9. Махров П.С. В белой армии генерала Деникина. С. 112.
10. ГА РФ. Ф. Р-5853. Оп. 1. Д. 2. Л. 111.
11. Волконская С.А., в кн. Горе побежденным // Красный террор в Москве: Свидетельства очевидцев. М., 2010. С. 454; Мартиролог русского офицерства // Руль (Берлин). 1921. 6 сент. С. 2; Трубецкой С.Е. Минувшее // Князья Трубецкие. Россия воспрянет! М., 1996. С. 262.
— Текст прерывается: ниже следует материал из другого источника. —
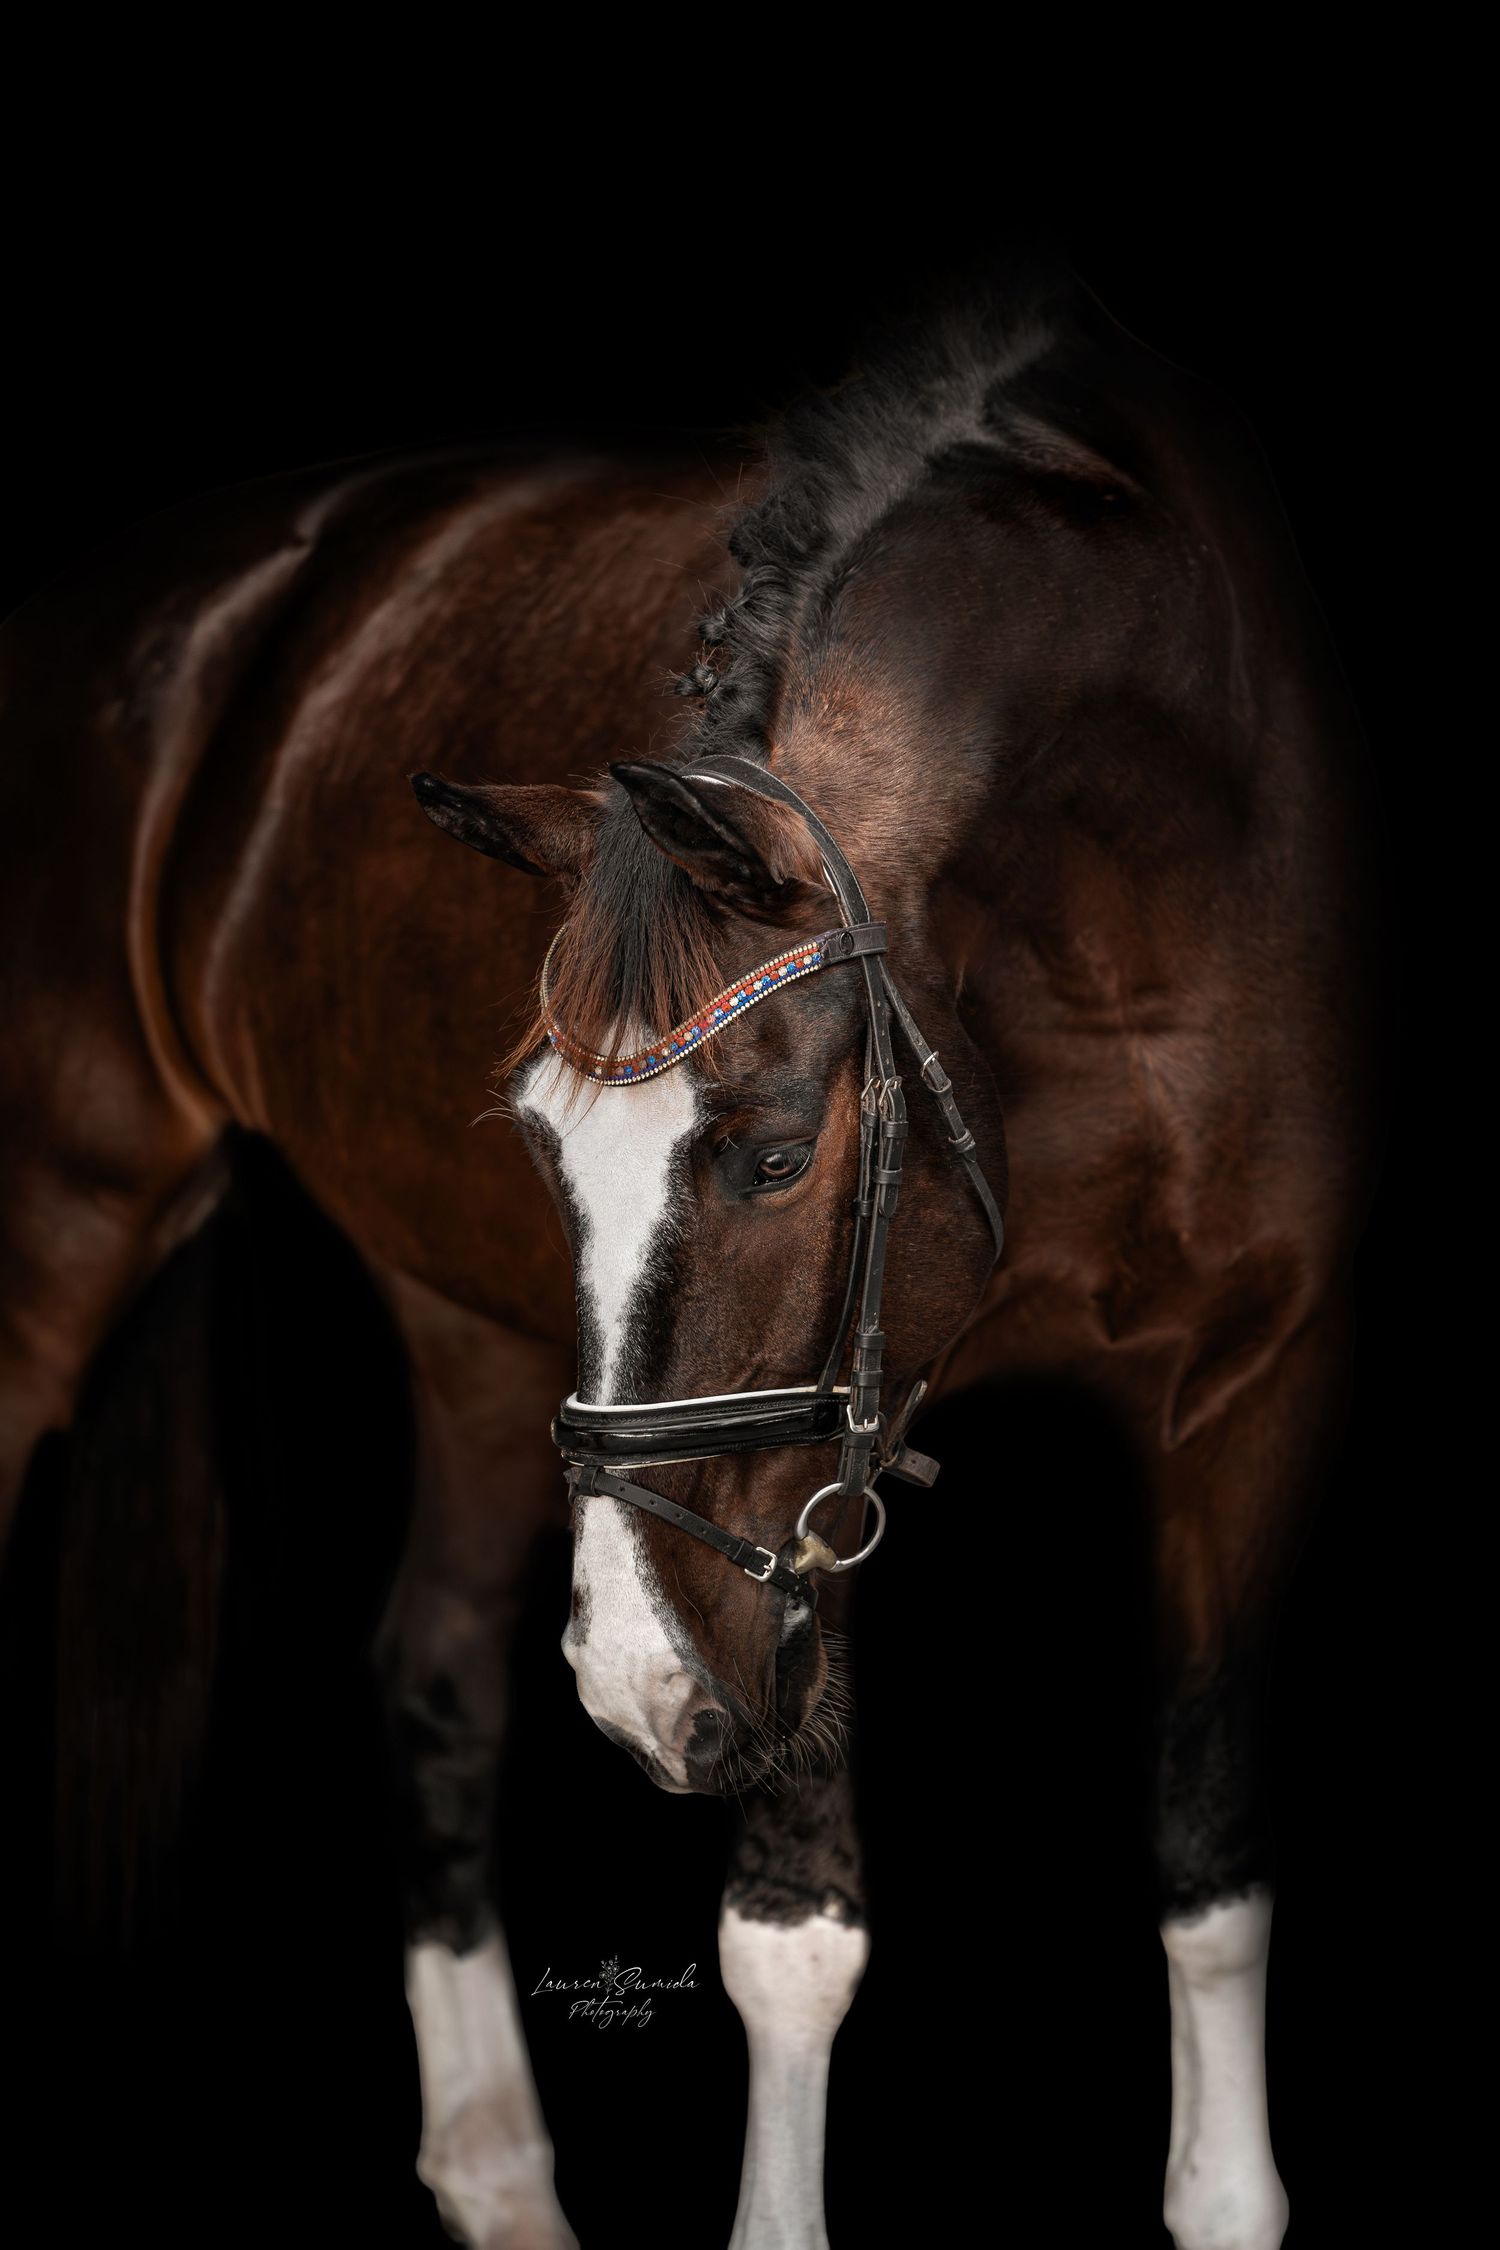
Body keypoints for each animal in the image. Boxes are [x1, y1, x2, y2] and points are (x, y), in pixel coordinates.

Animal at [0, 257, 1383, 2250]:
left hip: (473, 1337)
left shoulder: (1258, 1377)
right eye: (544, 1152)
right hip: (70, 1229)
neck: (1139, 877)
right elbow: (793, 1944)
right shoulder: (827, 1469)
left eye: (780, 1154)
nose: (641, 1687)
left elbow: (1209, 1873)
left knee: (429, 1672)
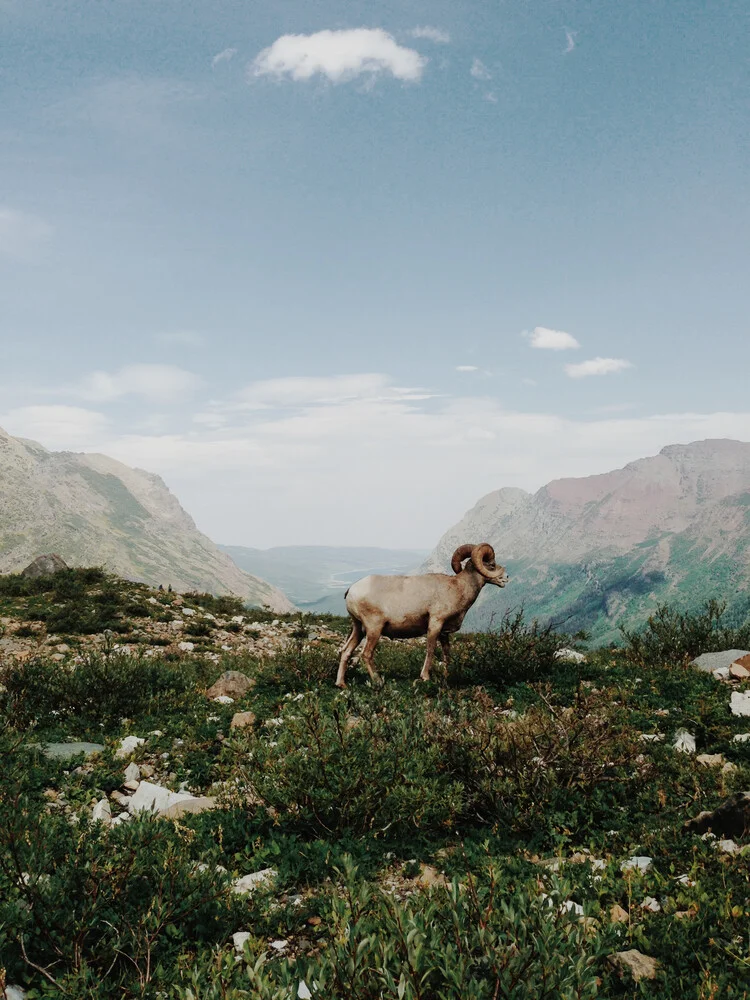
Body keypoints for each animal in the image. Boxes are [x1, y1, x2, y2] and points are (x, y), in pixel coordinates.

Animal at [336, 544, 508, 692]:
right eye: (491, 565)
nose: (506, 578)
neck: (458, 588)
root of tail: (351, 590)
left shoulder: (444, 633)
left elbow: (447, 653)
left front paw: (446, 675)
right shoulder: (435, 624)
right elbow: (430, 649)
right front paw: (425, 677)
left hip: (358, 629)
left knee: (346, 651)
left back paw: (341, 684)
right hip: (374, 629)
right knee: (366, 654)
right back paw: (378, 681)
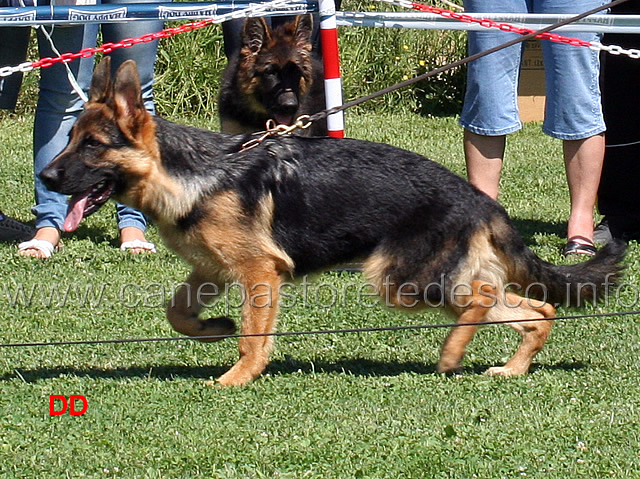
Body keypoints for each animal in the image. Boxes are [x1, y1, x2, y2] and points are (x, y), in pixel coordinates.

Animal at [42, 58, 628, 386]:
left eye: (92, 146)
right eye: (70, 139)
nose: (45, 176)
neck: (191, 173)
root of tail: (480, 200)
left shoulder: (259, 273)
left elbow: (253, 337)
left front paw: (237, 379)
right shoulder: (212, 269)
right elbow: (178, 313)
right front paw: (214, 328)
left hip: (400, 280)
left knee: (485, 300)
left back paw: (451, 354)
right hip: (429, 279)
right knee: (539, 309)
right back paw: (510, 369)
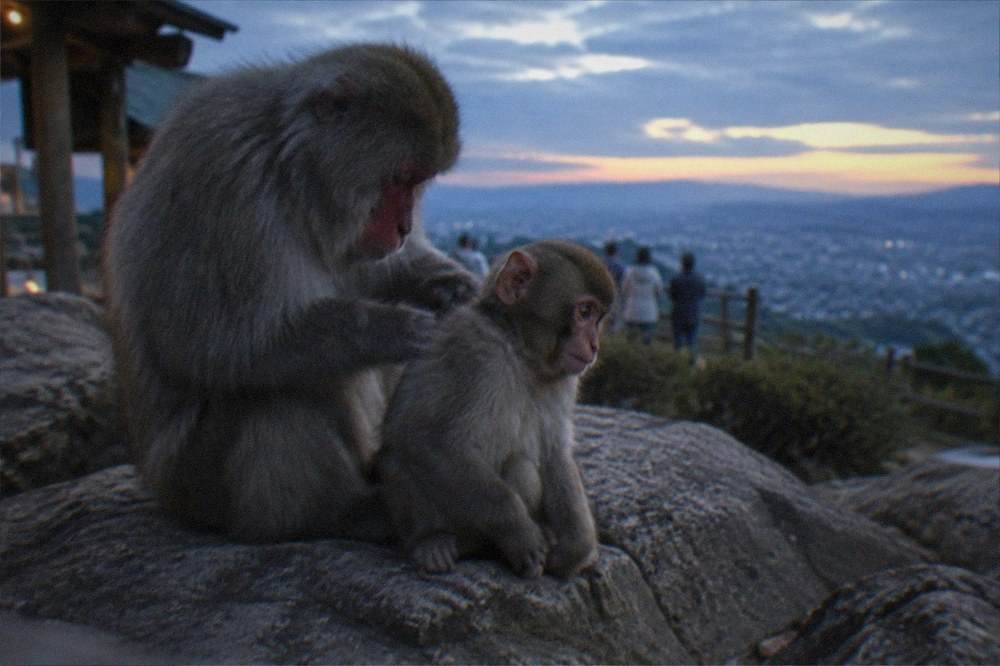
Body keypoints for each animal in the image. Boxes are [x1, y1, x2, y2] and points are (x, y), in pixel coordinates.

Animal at [102, 44, 478, 542]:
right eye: (401, 177)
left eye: (418, 183)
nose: (402, 227)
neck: (290, 169)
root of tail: (160, 489)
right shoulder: (226, 179)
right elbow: (213, 344)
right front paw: (396, 329)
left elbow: (371, 272)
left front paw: (452, 287)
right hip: (198, 483)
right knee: (281, 388)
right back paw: (337, 513)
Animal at [376, 240, 615, 578]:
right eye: (584, 312)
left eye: (597, 318)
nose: (594, 345)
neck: (518, 348)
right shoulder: (473, 347)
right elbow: (428, 437)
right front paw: (520, 533)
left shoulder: (564, 380)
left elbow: (555, 452)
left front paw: (576, 547)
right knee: (397, 460)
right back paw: (431, 541)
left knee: (522, 467)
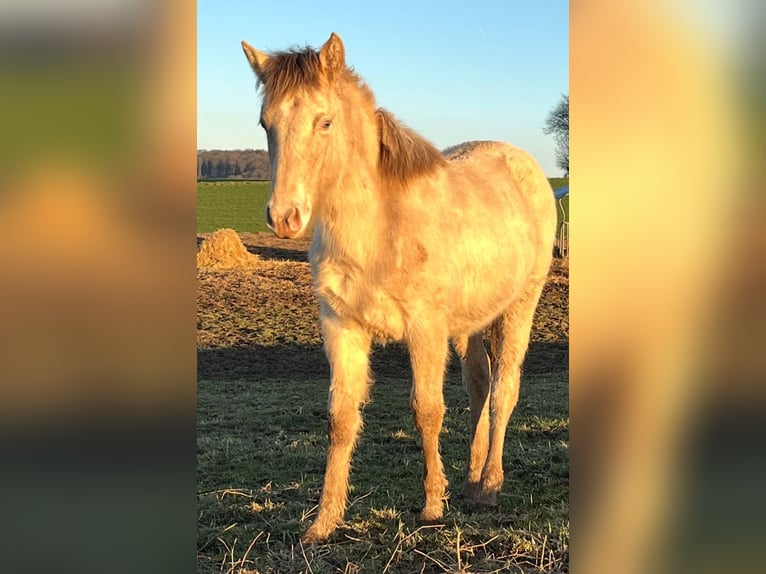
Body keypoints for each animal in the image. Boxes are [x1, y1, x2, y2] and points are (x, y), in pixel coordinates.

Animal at [242, 31, 560, 544]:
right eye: (265, 122)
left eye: (325, 121)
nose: (284, 217)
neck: (379, 228)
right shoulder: (342, 328)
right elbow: (341, 418)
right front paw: (323, 522)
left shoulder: (425, 329)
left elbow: (426, 410)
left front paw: (431, 505)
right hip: (470, 321)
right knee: (480, 384)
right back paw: (471, 481)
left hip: (520, 307)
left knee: (504, 389)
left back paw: (491, 485)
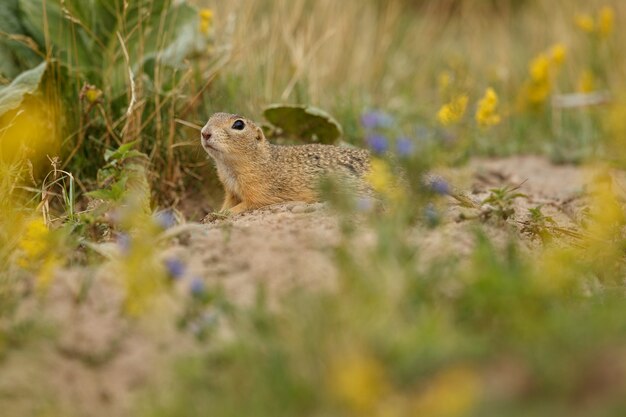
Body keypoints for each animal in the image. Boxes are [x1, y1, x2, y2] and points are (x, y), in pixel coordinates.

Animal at [200, 112, 368, 213]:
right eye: (211, 117)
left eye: (239, 125)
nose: (205, 133)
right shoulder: (231, 192)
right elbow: (228, 203)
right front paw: (215, 213)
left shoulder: (261, 191)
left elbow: (247, 204)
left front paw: (223, 214)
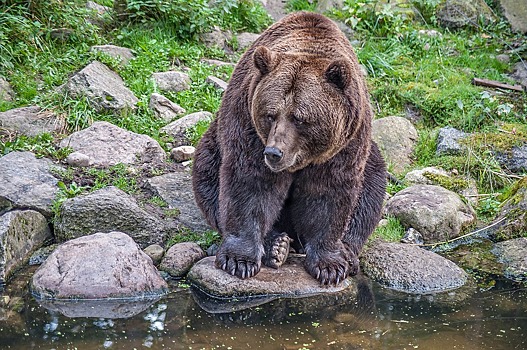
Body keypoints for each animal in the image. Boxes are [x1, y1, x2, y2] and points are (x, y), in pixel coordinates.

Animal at [192, 11, 386, 284]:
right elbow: (250, 183)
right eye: (270, 114)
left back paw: (347, 253)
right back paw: (277, 245)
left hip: (370, 155)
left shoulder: (345, 145)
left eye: (300, 118)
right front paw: (239, 260)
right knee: (207, 174)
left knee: (371, 189)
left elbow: (329, 193)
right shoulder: (248, 125)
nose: (274, 153)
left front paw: (329, 266)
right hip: (213, 142)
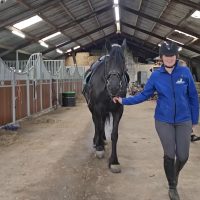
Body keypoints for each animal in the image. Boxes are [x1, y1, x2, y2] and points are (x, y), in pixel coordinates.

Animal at [83, 39, 129, 173]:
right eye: (108, 62)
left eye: (123, 61)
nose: (114, 86)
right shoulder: (97, 108)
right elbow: (98, 126)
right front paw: (99, 148)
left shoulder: (118, 110)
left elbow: (114, 135)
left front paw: (114, 161)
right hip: (92, 109)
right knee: (96, 123)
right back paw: (97, 141)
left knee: (102, 122)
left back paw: (102, 139)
12. Архив Гуверовского института. Vrangel papers. Box 39. Folder 1.
13. Шатилов П.Н. Памятная записка о крымской эвакуации // Октябрь 1920го. Последние бои Русской армии генерала Врангеля за Крым. М., 1995. С. 100.
14. Врангель П.Н. Воспоминания. Южный фронт (ноябрь 1916 г. - ноябрь 1920 г.). М., 1992. Ч. 2. М., 1992. С. 423.
15. Левитов М.Н. Материалы для истории Корниловского ударного полка. Париж, 1974. С. 566; Матасов В.Д. Белое движение на Юге России. 1917-1920. Монреаль, 1990. С. 161.
16. ГА РФ. Ф. Р-5956. Оп. 1. Д. 274. Л. 1.